Decisivo il rigore di Vucinic, che poi firma la doppietta. Ora la testa è al ritorno di Champions

Nell'anticipo della 31esima giornata della serie A, la Juventus batte il Pescara 2-1 e cancella (almeno per novantaminuti) il brutto ricordo della sconfitta col Bayern di Monaco in Champions League.

Il Pescara di Bucchi punta sul 4-2-3-1 con Sculli, Quintero e Caprari alle spalle di Sforzini. Tra i pali Pelizzoli che, al 12’, è bravissimo a salvare in tuffo sulla sforbiciata in area di Giaccherini. Pogba e Vucinic ci provano dalla distanza, il montenegrino cerca e trova scambi stretti con Giovinco, ma Pelizzoli è attento su entrambi, mentre al 25’ si supera su Vidal.

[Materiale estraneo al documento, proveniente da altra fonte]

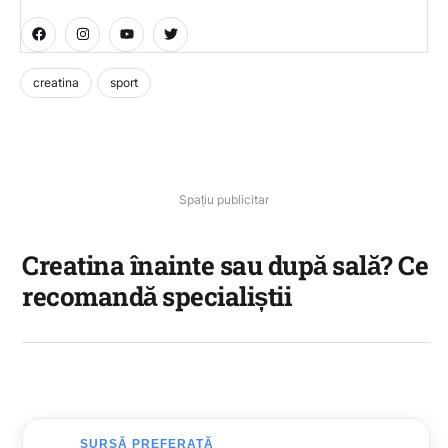
creatina
sport
Spațiu publicitar
Creatina înainte sau după sală? Ce
recomandă specialiștii
SURSĂ PREFERATĂ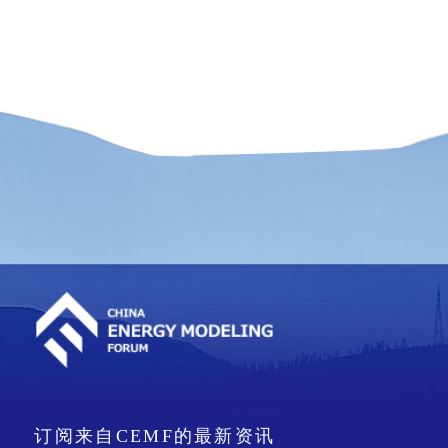
订阅来自CEMF的最新资讯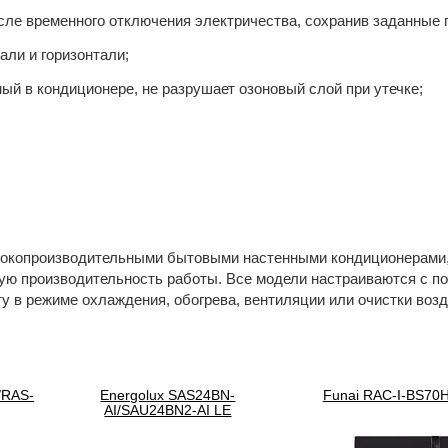
осле временного отключения электричества, сохранив заданные 
али и горизонтали;
ый в кондиционере, не разрушает озоновый слой при утечке;
ысокопроизводительными бытовыми настенными кондиционерами
кую производительность работы. Все модели настраиваются с 
ту в режиме охлаждения, обогрева, вентиляции или очистки возд
/RAS-
Energolux SAS24BN-
Funai RAC-I-BS70
AI/SAU24BN2-AI LE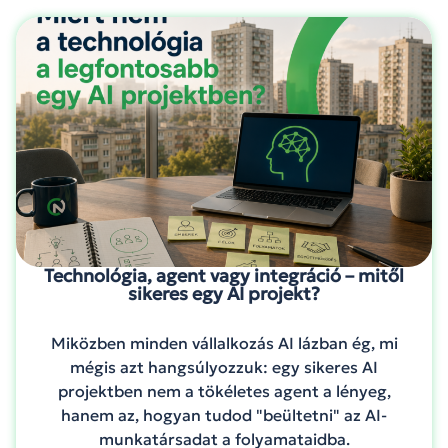
Technológia, agent vagy integráció – mitől
sikeres egy AI projekt?
Miközben minden vállalkozás AI lázban ég, mi
mégis azt hangsúlyozzuk: egy sikeres AI
projektben nem a tökéletes agent a lényeg,
hanem az, hogyan tudod "beültetni" az AI-
munkatársadat a folyamataidba.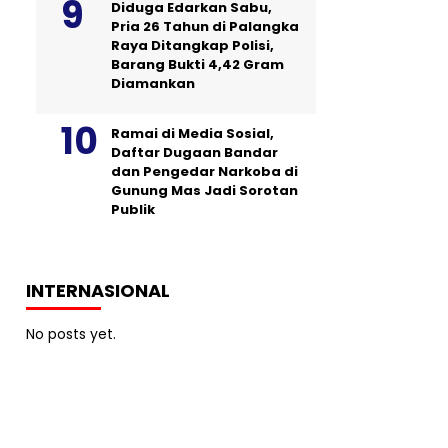
Diduga Edarkan Sabu,
Pria 26 Tahun di Palangka
Raya Ditangkap Polisi,
Barang Bukti 4,42 Gram
Diamankan
Ramai di Media Sosial,
Daftar Dugaan Bandar
dan Pengedar Narkoba di
Gunung Mas Jadi Sorotan
Publik
INTERNASIONAL
No posts yet.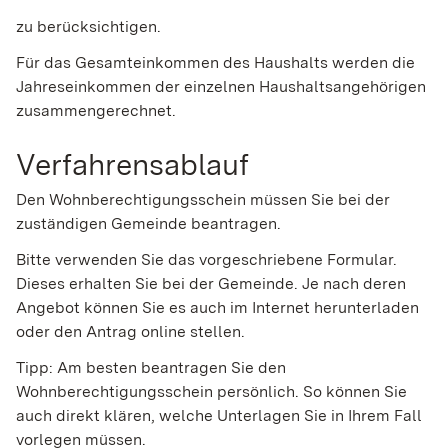
zu berücksichtigen.
Für das Gesamteinkommen des Haushalts werden die
Jahreseinkommen der einzelnen Haushaltsangehörigen
zusammengerechnet.
Verfahrensablauf
Den Wohnberechtigungsschein müssen Sie bei der
zuständigen Gemeinde beantragen.
Bitte
v
erwenden Sie das vorgeschriebene Formular.
Dieses erhalten Sie bei der Gemeinde. Je nach deren
Angebot können Sie es auch im Internet herunterladen
oder den Antrag online stellen.
Tipp: Am besten beantragen Sie den
Wohnberechtigungsschein persönlich. So können Sie
auch direkt klären, welche Unterlagen Sie in Ihrem Fall
vorlegen müssen.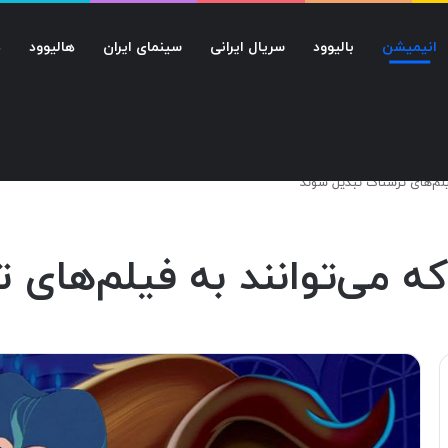
انیمیشن
بالیوود
سریال ایرانی
سینمای ایران
هالیوود
د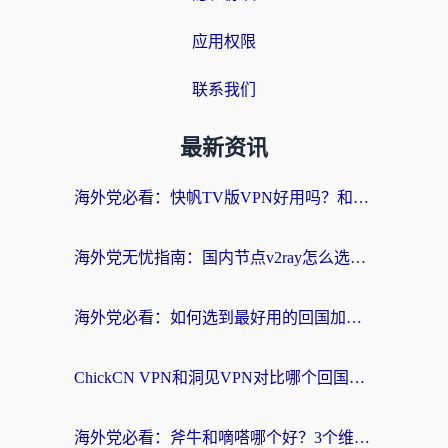
应用权限
联系我们
最新资讯
海外党必看：快帆TV版VPN好用吗？和快游VPN对比哪个回国效果更好？附实用避坑指南
海外党无忧指南：国内节点v2ray怎么选？一键回国VPN+多场景实测帮你避坑
海外党必看：如何选到最好用的回国加速器？从节点到售后的全维度指南
ChickCN VPN和洞见VPN对比哪个回国效果更好？海外党亲测3款加速器+避坑指南
海外党必看：斧牛和嘀嗒哪个好？3个维度教你选对回国加速器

Si fa male Giovinco (infortunio al ginocchio dopo uno scontro con Capuano) e al suo posto entra Quagliarella che, al 39’, colpisce il palo dopo una deviazione di Pelizzoli, decisivo anche nel finale ancora su Giaccherini. Nella ripresa non cambiano le cose, la Juve spinge, il Pescara si difende. Vucinic si prende qualche fischio per due giocate senza convinzione, Pelizzoli dice no a Quagliarella, ma al 28’ deve arrendersi sul rigore trasformato da Vucinic e concesso per il fallo su Vidal di Rizzo, che viene anche espulso.

Al 33’ ancora Vucinic per il 2-0, questa volta con un bel destro a girare. Il Pescara, al 38’, trova un gran gol con Cascione, ma non ha la forza per andare a cercare il pari anche se al 44’ Sculli impegna Storari. Finisce 2-1, abruzzesi verso la B, Juventus con le mani sullo scudetto e la testa al Bayern.